Our friends on the left assume that once the minimum wage has been raised to fifteen dollars an hour (and assuming that none of the unintended consequences discussed earlier have occurred) that the lives of the working poor will have been permanently made better (and our elite limousine liberals can pat themselves on the back for having done a better job of taking care of the masses than those nasty conservatives). But economies, even socialist economies, are full of unintended consequences and head off in directions completely different than the direction envisioned by the policy makers.


Even though the low wage earners have had the cost of their labor increase, the value of their labor remains the same. There has been no increase in productivity. Over time businesses will adjust by adopting policies to compensate for those higher wages whether through reduced staff, increased prices or increased automation. Our friends on the left believe that employers will be willing to accept lower returns in order to pay for better wages. But employers are taking risks by opening businesses and hiring people and they need to be compensated for taking those risks. And if they are not adequately compensated, they will close that business. Entrepreneurs seeing the low returns of such businesses will not start new ones.

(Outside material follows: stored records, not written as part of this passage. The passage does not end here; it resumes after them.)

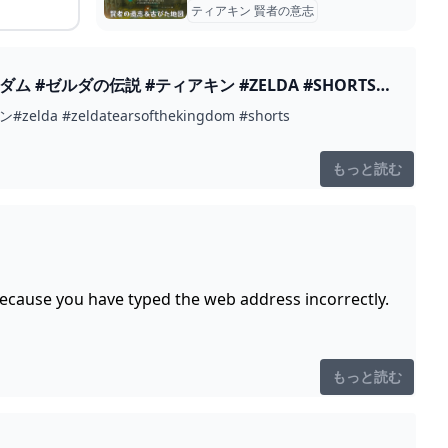
ティアキン 賢者の意志
ルダの伝説 #ティアキン #ZELDA #SHORTS -
ldatearsofthekingdom #shorts
もっと読む
because you have typed the web address incorrectly.
もっと読む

And where will all those closed and abandoned businesses be located? Most likely in the neighborhoods where the low wage earners live. They are the most vulnerable. They are the ones that have been hardest hit by the pandemic. They are the ones burned out when racial justice protestors turn into rioters. They are the ones that are robbed when the police are defunded. And it will be the low wage earners that pay the price.


Most low wage jobs are not meant to be permanent employment. They are entry level jobs and are meant to teach people entering the workforce the skills and attributes needed to qualify for better jobs. If you want to keep the low wage jobs for teenagers learning basic skills and not adults with families that need a living wage, then those mature adults need the education and experience to qualify for better jobs. They need to understand that dropping out of school, having babies outside of marriage and developing a criminal history are not the way to earn a living wage.


Poor people (whites as well as minorities) all suffer from similar traits and characteristics (as documented by Charles Murray in his book, Coming Apart) that keep them trapped in poverty. Changing the minimum wage won’t change those habits and their eventual outcome. The government cannot come in deus ex machina to alleviate their poverty which includes the poverty of spirit. Maintaining the fiction that their lives can be improved by some outside agency such as the government, instead of developing their own agency – their human capital – will only keep them entrapped in poverty and dependent on government and taxpayers for support.